Offering security architecture, engineering, automation, identity access and management, and cloud consulting, Astralas more than doubled its revenue to $7.2 million in the 2022-23 financial year, earning it tenth place in the 2023 CRN Fast50.

We spoke with Lowth about the firm’s origins and rapid growth.

“Peter van Oosterom and I started a small business doing security architecture and advisory style work,” he said.

“I think we wanted to try our own thing and see how we might be able to provide a service to customers that was perhaps a little bit different to what other people in the industry are doing.”

“…we had a customer in healthcare that was willing to give us a go, which was wonderful, and then I was doing some work at one of the banks at the time, and from there, it's one of those things; you help people and do a good job and hopefully when a customer goes somewhere they bring you with them.”

“Most of our work is in strategies, planning and design and build phases, so a large portion of our work is to help a client with…their security strategy or their business or their tech strategy, but obviously, with a predominately security focus.”

“We spent quite a lot of time working with customers on that strategic…the front-end of security, the direction roadmap, and the nature of the work we [did] really resonated.”

The company has also built an impressive team.

“We've got the highest collection of very senior security professionals in a company [that’s equivalent to a company] double or triple our size,” he said.

“We're very specialised and very highly technically competent, so we tend to get tapped on the shoulder for the planning, the strategy type work.”

“I think the other thing too is there's been a big uptick in interest in demand around the government's [Security of] Critical Infrastructure Act, and obviously board obligations around cybersecurity.”

“[The Act] covers energy, it covers financial services, it covers health care, it covers education. This is the beauty of that sort of stuff; it wasn't just a single sector for us, it was a bunch of different sectors.”

“The government has just released a new cybersecurity strategy, and so I think there'll be a big focus on that and a bunch of things in the coming year as well.”

Problem solvers

“I'm sure there's many companies that do [similar work to Astralas] and some do that quite well, but I think the way we do it, we focus on problem solving, rather than product selecting,” Lowth said.

“While we work in all of the clouds, and we work with all of the products, we don't really sell any specific products, other than people and advice and our own IP.”

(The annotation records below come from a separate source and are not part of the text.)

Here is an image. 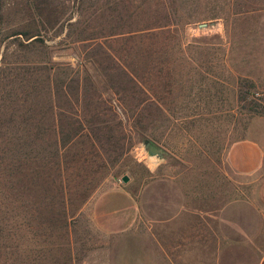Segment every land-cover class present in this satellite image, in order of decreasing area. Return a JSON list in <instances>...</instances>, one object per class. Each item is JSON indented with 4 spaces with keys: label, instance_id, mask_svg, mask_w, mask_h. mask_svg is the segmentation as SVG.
<instances>
[{
    "label": "rangeland",
    "instance_id": "obj_1",
    "mask_svg": "<svg viewBox=\"0 0 264 264\" xmlns=\"http://www.w3.org/2000/svg\"><path fill=\"white\" fill-rule=\"evenodd\" d=\"M259 115L264 0H0V264H256Z\"/></svg>",
    "mask_w": 264,
    "mask_h": 264
},
{
    "label": "crops",
    "instance_id": "obj_2",
    "mask_svg": "<svg viewBox=\"0 0 264 264\" xmlns=\"http://www.w3.org/2000/svg\"><path fill=\"white\" fill-rule=\"evenodd\" d=\"M226 163L234 175L248 176L259 172L264 164V115L252 117L245 136L231 143L227 150ZM170 221V218L159 220L161 225L165 224L164 226H169ZM161 251L158 258L166 259L164 251ZM256 264H264V252L259 255Z\"/></svg>",
    "mask_w": 264,
    "mask_h": 264
},
{
    "label": "water",
    "instance_id": "obj_3",
    "mask_svg": "<svg viewBox=\"0 0 264 264\" xmlns=\"http://www.w3.org/2000/svg\"><path fill=\"white\" fill-rule=\"evenodd\" d=\"M122 180L126 182L128 180V177L127 176H123Z\"/></svg>",
    "mask_w": 264,
    "mask_h": 264
}]
</instances>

“That allows us to be candid about what we do and don't like, and while there's a wealth of amazing products out there, it's not always the right tool; so not every client needs the same product, right?”

“I think that sort of thing is quite helpful, so we really slot into that trusted advisor role.”

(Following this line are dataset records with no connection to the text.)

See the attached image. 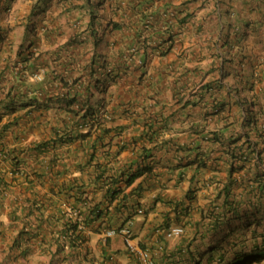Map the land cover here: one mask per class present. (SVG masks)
<instances>
[{
  "label": "crops",
  "instance_id": "obj_1",
  "mask_svg": "<svg viewBox=\"0 0 264 264\" xmlns=\"http://www.w3.org/2000/svg\"><path fill=\"white\" fill-rule=\"evenodd\" d=\"M12 1L0 0V111L13 121L1 140L0 264H140L119 234L104 236L132 207L133 241L154 264H196L218 238L210 218L226 209L228 140L254 139L251 117L264 123V0H108L102 31L84 0H52L49 34L27 20L30 0ZM10 88L26 97L10 102ZM81 101L121 125L95 141L91 160L95 133L63 134ZM257 148L263 162L247 153L249 176L264 171V142ZM116 187L127 195L118 208L107 191ZM173 226L183 231L169 236Z\"/></svg>",
  "mask_w": 264,
  "mask_h": 264
},
{
  "label": "trees",
  "instance_id": "obj_2",
  "mask_svg": "<svg viewBox=\"0 0 264 264\" xmlns=\"http://www.w3.org/2000/svg\"><path fill=\"white\" fill-rule=\"evenodd\" d=\"M10 1L11 0H7V3L9 4ZM51 1L52 0H33L29 9L30 11L27 15V20L29 22L31 21L33 15L37 12V9L39 8V4H47ZM84 1L86 3L85 5L87 6H91L93 4L92 0ZM92 20V17H90L89 23L92 22ZM166 23L168 24V22ZM47 27L48 26L46 25L43 26L44 34H49ZM25 29H28V24L26 25ZM7 31L9 30H4V32ZM90 33L95 34L94 31H90ZM2 35L3 34L0 33V37H2ZM170 35L171 34H169L168 38L164 40L161 39V43H164V41L169 40ZM30 47L31 45L29 44L27 47L19 51V55H21V58L23 60L28 59V56L32 54ZM17 79L19 80L17 82V85L19 87L23 86L25 83L24 78ZM11 88L4 94V98L9 100L10 102L20 101L24 97H26L25 94L27 93V91H23L22 89L16 88L13 92H11ZM78 93L79 91L75 90L71 97L68 96L67 101H76L79 95ZM80 94H82V97H89V95H87L88 91L80 92ZM78 105L79 106L77 108H69L68 111H71L74 120L72 124L70 123L66 125L63 134L66 135L67 138L79 137L81 138V140H86L92 137L93 133H95V138L89 144L90 151L87 156V160H91L95 155V141L98 138L101 139V143H99V146H104L105 144L102 142L103 138H105V136H107V138L108 136H112V138L113 136H116V134L121 131V125H112L108 123L106 124V121L108 120L104 118L106 116V111L103 110L102 106L99 104L95 106H87L81 101ZM2 108L9 111L11 109H14L15 107L4 105V107ZM247 111L249 112L250 110L247 109L246 112ZM3 113V111H0V152L4 151V146L1 141L2 137L5 131L10 127L11 123L13 122L11 120L2 121ZM111 120L113 121V118H109V121ZM249 123H252L255 129L254 139L250 138V136H246L242 143H238L239 139L237 137L230 138L228 140L227 144L231 145V147L229 148V155L232 161L226 171L225 178L227 181L222 187L223 194L225 196L222 204L226 205V209L224 208L222 213L217 211L210 218V220L212 221L210 233L212 234V237H214L213 235H217L218 238H216L212 243H210V246L201 255L200 258L194 260L196 264H248L253 260L259 261L260 259H264V231L257 233V226L264 220V214L261 216V210L262 208L264 209V202L262 197L264 196V171L261 170L259 166H255L254 170L257 174H255L254 176H249L251 168L249 165H247V161L249 159L247 153L251 152L256 153L257 159L254 158L256 164L258 162H263L261 157L262 151L261 148H257V143L262 144L264 142V123L262 127H257L255 117H251V121H249ZM112 130L115 131L114 134H111ZM211 137H213L214 139L218 136L213 131L211 132ZM57 140L59 142H65L62 136H58ZM110 142L111 141H108V143ZM122 148V145L117 144L116 148L112 152H110V154L115 157L119 154ZM107 154L109 155V153ZM203 160L204 158H201V162ZM148 168V166H143L136 172L128 174L125 181L126 184H128L133 179L134 175H138L141 173V171H144ZM237 172L241 178L239 182L235 175ZM241 172H243V174ZM259 175H261L260 178L258 177ZM111 181L113 182L114 179L112 178ZM107 191L109 193L110 202L115 199L118 200L116 204L117 208L118 206L125 205V197L127 195L122 192V189H120V187H116L111 190L107 189ZM248 206H251L253 209H255V211L249 209L246 210ZM132 209V212L131 208L126 209V215L123 218L122 223L116 227L119 228L122 224H128L129 228L132 230L133 220L131 216L135 212V209L133 207ZM136 209L139 212V209ZM237 214L239 215V217L235 216ZM226 225L227 227L225 228ZM239 231H241V233H239ZM240 234H245V236L249 235V239L259 240H251L248 244H246L247 240L237 242L236 240L241 236ZM107 238L108 237H105V239ZM229 251L231 252V255L229 256L230 260L227 261L225 260V256H227V253H229ZM202 260H204V263L202 262Z\"/></svg>",
  "mask_w": 264,
  "mask_h": 264
},
{
  "label": "rangeland",
  "instance_id": "obj_3",
  "mask_svg": "<svg viewBox=\"0 0 264 264\" xmlns=\"http://www.w3.org/2000/svg\"><path fill=\"white\" fill-rule=\"evenodd\" d=\"M92 1H93V4L91 6H89V9H87V10H89L88 11L89 18L92 17V19H94L95 17H100L101 18V31H102L104 25L107 22V18H108V17H106V15H104L103 6H104V4L106 2H108V0H92ZM14 2L26 3V2H28V0H13L12 3H14ZM32 2H33V0H30V3L28 2V4L31 6ZM100 3H101V14H99V12H97V8H99L98 5ZM94 4H96L95 7H93ZM49 5H50V2L47 5L39 4V8L38 9L36 8L37 12L33 15V20L35 22L34 27H35V31L37 33H42L43 29H44L43 26L47 25L50 22L49 21L50 19H48L50 14L48 12H46V9H44V8H47ZM90 10H92V11H90ZM43 12H45V13L43 14ZM92 14H94V15H92ZM89 20L87 22H89ZM7 29L9 30V33H10L11 28H7ZM261 231H264V220L257 226V233L261 232ZM239 233H241V231H239ZM245 240H247L246 244H248L251 240L256 241V240H259V239H249V235L245 236V234H244V235H241L236 241L237 242H242V241H245ZM230 255H231V252L229 251V253H227V256H225V260H227V261L230 260V258H229ZM46 262L47 261H45V264H46ZM42 263H44V261ZM248 264H264V259H260L259 261L253 260V261H251Z\"/></svg>",
  "mask_w": 264,
  "mask_h": 264
},
{
  "label": "built area",
  "instance_id": "obj_4",
  "mask_svg": "<svg viewBox=\"0 0 264 264\" xmlns=\"http://www.w3.org/2000/svg\"><path fill=\"white\" fill-rule=\"evenodd\" d=\"M164 49H165V47L160 48L161 51H163ZM35 77L38 78L39 74H36ZM120 231L124 235V239H125V242H126L128 249L132 253H135L140 258L142 264H153L149 250H147L145 248H141L140 246H138L137 244L132 242L131 237H130L131 230H130L128 224H126L124 227H122ZM181 231H182V229L180 227L175 226L170 230L168 235L178 234ZM108 233L111 234L112 231H109Z\"/></svg>",
  "mask_w": 264,
  "mask_h": 264
},
{
  "label": "clouds",
  "instance_id": "obj_5",
  "mask_svg": "<svg viewBox=\"0 0 264 264\" xmlns=\"http://www.w3.org/2000/svg\"><path fill=\"white\" fill-rule=\"evenodd\" d=\"M3 150H4V149H3ZM4 154H6V151H5V150H4L3 152H0V156H4ZM140 211H141V210L139 209V212H140ZM0 220H3L5 224L8 223L7 218L4 217V216H0ZM125 225H126V224H122L119 228H118V227H115V228H110V229L106 230L104 236H105V237H109V236H112V235H114V234H119V235L122 237V239H123V242H124V245H125V248L127 249V251H129V253L135 255V256L140 260V258H139L135 253H132V252L128 249L127 245H126V242H125V239H124V235H123L122 232L120 231L121 228L124 227ZM173 227H175V226H173ZM173 227H171V228L169 229L168 233L170 232V230H171ZM177 227H180V228L182 229V231H183V228H182L181 226H177ZM130 230H131V229H130ZM109 231H112V233L109 234V233H108ZM182 231H181V232H182ZM181 232H180V233H181ZM168 233H167V234H168ZM180 233H178V234H180ZM172 235H176V234H172ZM169 236H171V235H169ZM130 237H131L132 242L135 243V242L133 241V232H132V230H131V235H130ZM135 244H137V245L140 246L141 248H145V249L149 250L148 248L143 247V246H141V245L138 244V243H135ZM149 252H150V250H149ZM150 256H151V254H150ZM151 260H152V262H153L152 257H151ZM203 263H204V262H203ZM140 264H142L141 260H140ZM153 264H154V262H153Z\"/></svg>",
  "mask_w": 264,
  "mask_h": 264
}]
</instances>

“We do engagements where we're part of a broader team of a collective of third parties. We work in projects where we're assisting the team and we do things where we're on our own.”

“I don't think we have a monopoly on one outcome versus another. But I think the nature of the stuff we do tends to mean we get engaged for the more deeply technical problems.”

“I'm really, really proud of the team that's got a reputation now.”

“We're starting to have people recognise the nature of the people we have, the nature of the work we do, and that opens doors for us as well.”

Lowth wanted to help clients think about security earlier in their strategic planning, “because that's where I think the real value is.”

“The reality is everybody is spending more of their time worrying about cybersecurity, so the more people that think about that at the start of their broader business and technology strategies, the less expensive it is to do.”

“Tacking security on at the end of the project is very expensive; thinking about it from the outset means you get that built in rather than tacked onto the side. That seems to be a lot more cost effective.”